I was diagnosed with RP at a very young age. My mom always said that when I was a baby, they could tell that my eyes were not as strong as they should be. I couldn’t see things in the dark and something just felt “off”. Because RP is hereditary, they kept a close eye on my vision. I grew up consistently going to the eye doctor, getting glasses at age 4, and constantly hearing about this diagnosis. I’ve spent a very large part of my life in denial that I have something “wrong,” that my vision is different than others. I’ve tried to hide it, often laughing it off when I trip over the obvious.

Recently, I’ve done a lot of soul searching and in the past years, I’ve decided to own this. I’ve decided to define my RP, not letting my RP define me. I’m not writing this to search for a pity party by any means. (The only parties I want to go to right now have a good cupcake and an even better glass of wine). As much as I want to lift up others, I’d be lying if I said part of this was not for myself. This right here, this blog, opening up to people who don’t know me from Adam, and telling them everything that’s wrong with me makes me feel incredibly vulnerable yet liberated. Honestly, that’s probably why this blog has taken almost a year to come to fruition.

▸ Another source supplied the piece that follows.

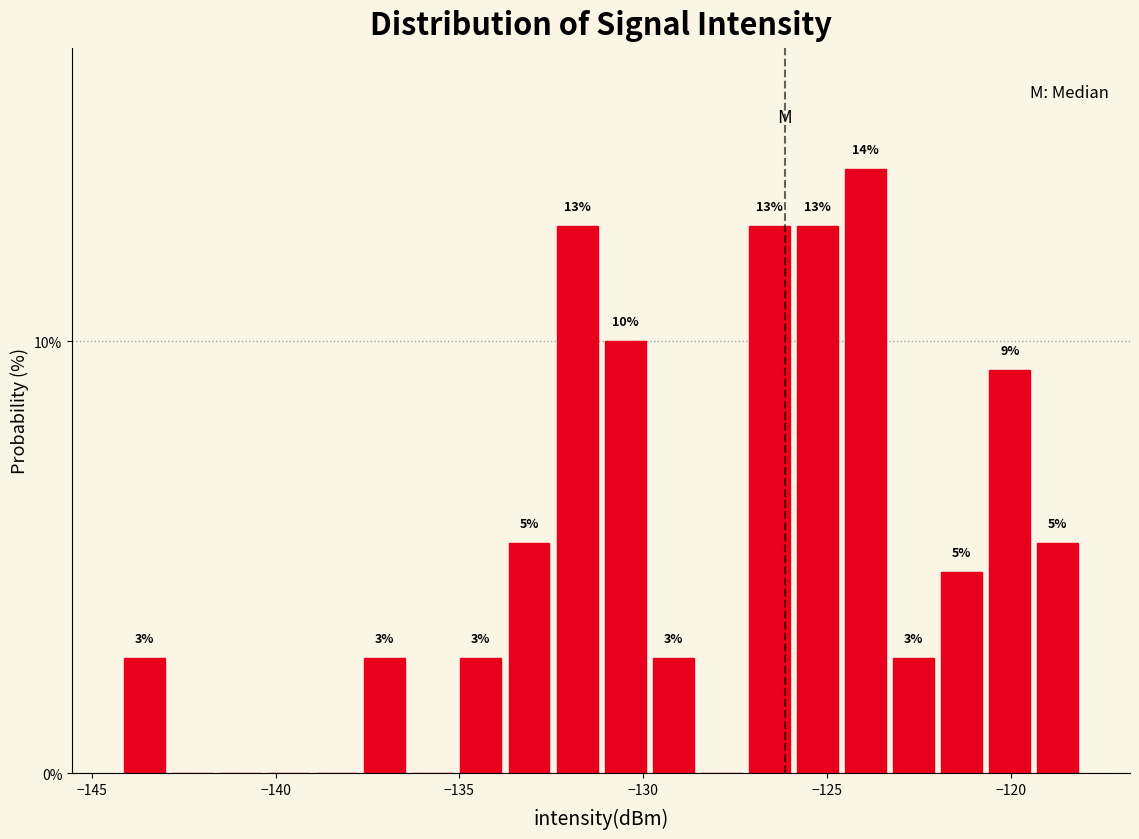

Around what value on the x-axis is the tallest bar? Give the approximate position of its centre, as read against the axis.

-124.0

A large part of who I am, which I hope you will come to see throughout my posts, is based on my faith that God has not forsaken me or “damned” me to a life of blindness because of this diagnosis. Rather, I feel as though God has given me this as a way to connect with others and turn something grim into something beautiful, or in the words of my coworker, Corey, I’m “finding a daisy in the dung pile.”

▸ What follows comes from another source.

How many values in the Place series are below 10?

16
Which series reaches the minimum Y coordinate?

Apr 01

As you read this, please don’t let me deceive you, I am not blind. I am fortunate enough to be one of those with RP who has had this diagnosis for years but I am still able to live a fulfilling and functional life. I am gainfully employed, I drive, and grocery shop. I get outside and walk and run. I get to actively parent my precious 19 month old, chasing him everywhere….no really, EVERYWHERE. I am incredibly blessed but also incredibly aware of what I face losing in the future.

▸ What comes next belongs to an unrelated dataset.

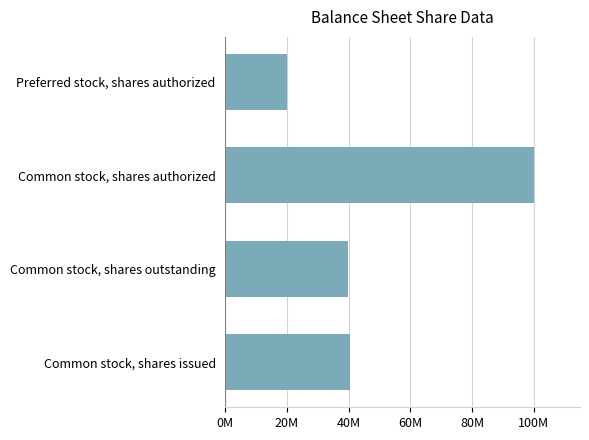

Does the chart contain any negative values?

No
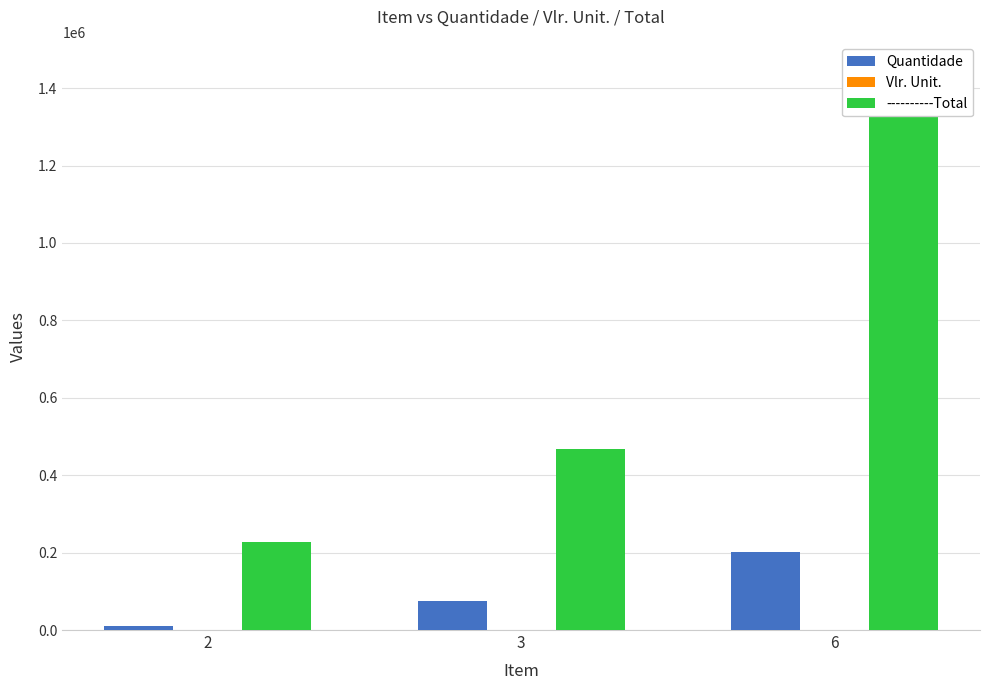

What is the maximum value shown in the chart?

1445700.1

In the coming posts, I want to introduce you to my mom, my biggest inspiration for embarking on this blogging journey. At this point in her vision loss, she is almost completely blind but she is absolutely amazing, as you will come to see. She is so excited to be involved in this blog and help share her story. I plan on having posts by her called “Deb’s Corner” that will show up in my feed for another unique perspective into vision loss. I also want to share with you stories from my other family members who have Retinitis Pigmentosa, who are all in different stages of their journey with RP. I want to share tips on how to make life easier with vision loss (my OT head and heart will be a driving force in this blog as well)- you can find these tips and “life hacks” in the section titled “Living with Vision Loss”. I want to share laughs, share tears, struggles, and fears. But what I want most of all is to be real with you all because after all, I am more than RP.

All my love and then some,

Ali

P.S. I promise this will be my longest post. Thanks for hanging in there!